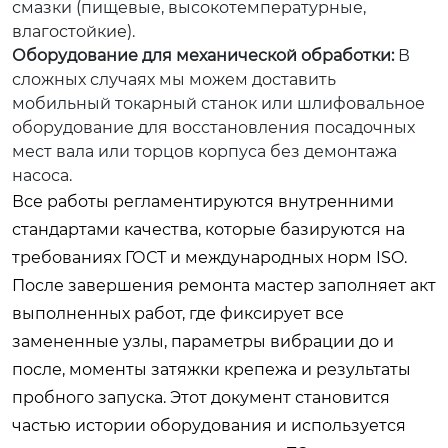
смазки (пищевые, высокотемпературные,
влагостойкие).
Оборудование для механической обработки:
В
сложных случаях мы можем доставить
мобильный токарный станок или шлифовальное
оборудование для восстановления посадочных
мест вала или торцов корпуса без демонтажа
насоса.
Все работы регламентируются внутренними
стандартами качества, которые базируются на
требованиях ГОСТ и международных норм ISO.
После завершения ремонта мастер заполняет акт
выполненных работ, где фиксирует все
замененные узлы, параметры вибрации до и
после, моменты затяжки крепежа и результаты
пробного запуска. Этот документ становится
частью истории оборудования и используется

...

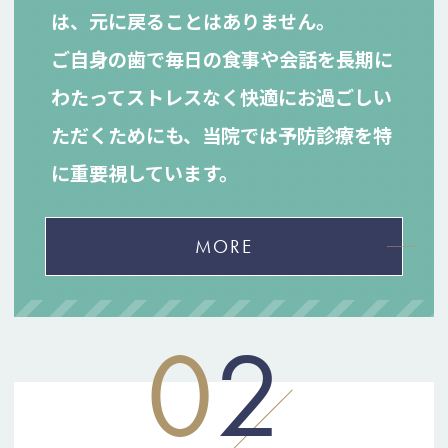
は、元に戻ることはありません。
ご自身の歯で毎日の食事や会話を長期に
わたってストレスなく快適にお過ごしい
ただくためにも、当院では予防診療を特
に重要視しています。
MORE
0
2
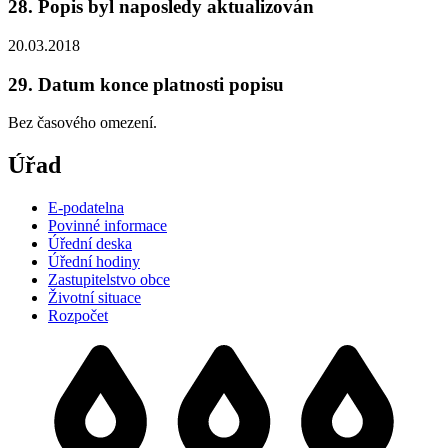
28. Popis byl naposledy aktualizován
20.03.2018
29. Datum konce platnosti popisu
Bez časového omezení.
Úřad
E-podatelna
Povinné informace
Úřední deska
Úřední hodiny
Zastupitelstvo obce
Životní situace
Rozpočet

---

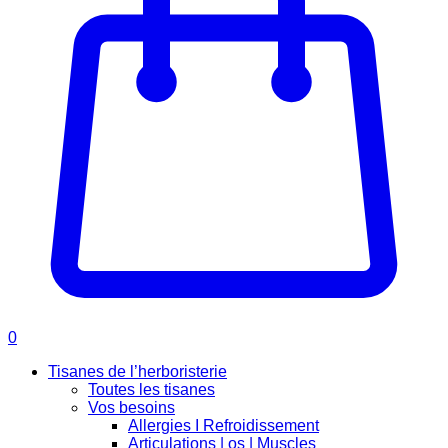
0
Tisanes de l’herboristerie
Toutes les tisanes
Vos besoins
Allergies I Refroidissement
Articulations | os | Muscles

> _Directions_: The response must hold only the lines above from the line with "Оборудование для механической" through the line with "Все работы регламентируются внутренними", each copied exactly, both ends kept.

> _Solved exercise_:
Оборудование для механической обработки:
В
сложных случаях мы можем доставить
мобильный токарный станок или шлифовальное
оборудование для восстановления посадочных
мест вала или торцов корпуса без демонтажа
насоса.
Все работы регламентируются внутренними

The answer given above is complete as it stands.